Syntrophins are scaffolding proteins that link signaling molecules to the dystrophin protein complex at the plasma membrane. To further understand the roles of syntrophins a yeast two-hybrid screen of a human brain cDNA library was done using the PDZ domain of the recently identified brain-specific gamma 1-syntrophin, an isoform for which no signaling ligands had yet been identified. This screen yielded ten overlapping clones coding for the C-terminal portion of diacylglycerol kinase-zeta (DGK-zeta), a kinase that phosphorylates the membrane lipid diacylglycerol (DAG) to phosphatidic acid (PA). Biochemical experiments and binding assays confirmed that this kinase's C-terminus, containing the consensus PDZ-binding motif Q-E-T-A-V-COOH, was both necessary and sufficient for the interaction. This complex can be immunoprecipitated from co-transfected Hela cells, and the C-terminal-PDZ interaction appears to be required for the distribution of this complex between both the cytosol and nucleus. In the brain, DGK-zeta and gamma1-syntrophin colocalize in cerebellar Purkinje fibres and pyramidal neurons of the hippocampus and cortex, areas where dystrophin is expressed, and DGK-zeta can be detected in dystrophin immunoprecipitates from mouse brain extracts. Furthermore, biochemical experiments also show that DGK-zeta binds to the PDZ domain of alpha- and beta-syntrophins, and, endogenous syntrophin can be detected in DGK-zeta immunoprecipitates from cultured C2C12 skeletal muscle cell extracts. In normal skeletal muscle, DGK-zeta and syntrophin co-localizes at the NMJ, and the sarcolemma of oxidative fibres.
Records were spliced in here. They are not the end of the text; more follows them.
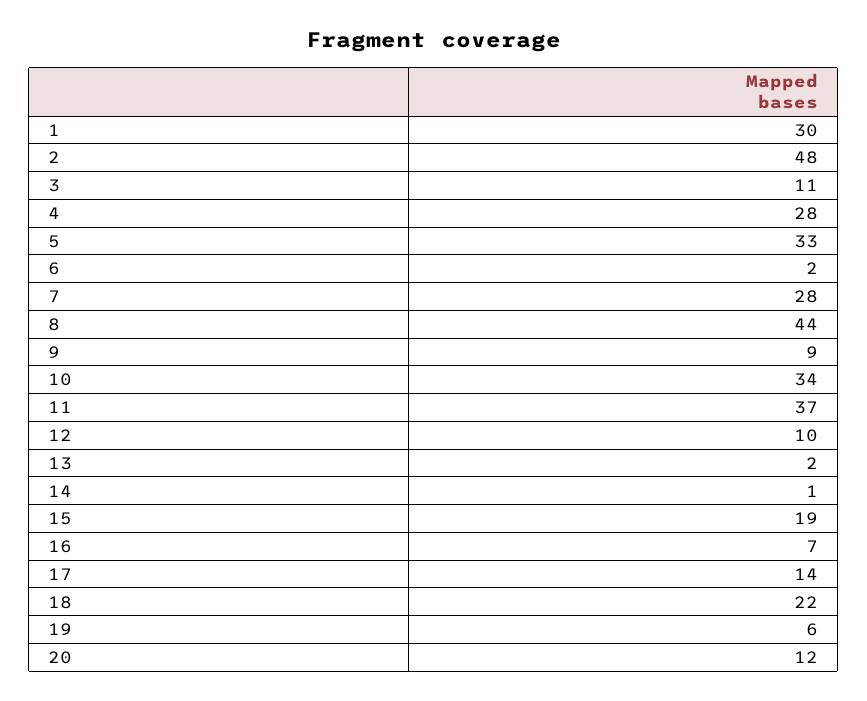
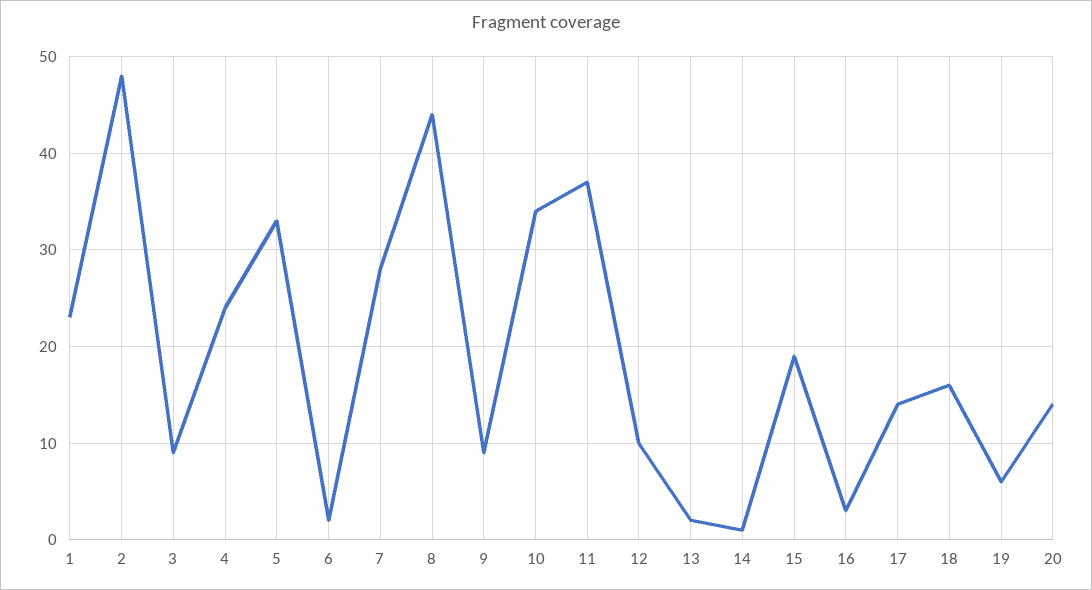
  {
-   "1": 30,
+   "1": 23,
    "2": 48,
-   "3": 11,
+   "3": 9,
-   "4": 28,
+   "4": 24,
    "5": 33,
    "6": 2,
    "7": 28,
    "8": 44,
    "9": 9,
    "10": 34,
    "11": 37,
    "12": 10,
    "13": 2,
    "14": 1,
    "15": 19,
-   "16": 7,
+   "16": 3,
    "17": 14,
-   "18": 22,
+   "18": 16,
    "19": 6,
-   "20": 12
+   "20": 14
  }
In mdx mouse skeletal muscle, DGK-zeta's localization at the NMJ appears unaffected, while sarcolemmal levels are decreased in degenerating fibres but not in regenerating or regenerated ones. Together, our data suggest that syntrophin binds to DGK-zeta and links it to dystrophin-associated protein complexes in neurons and muscle cells, thereby playing a role in regulating the subcellular localization and function of this lipid kinase.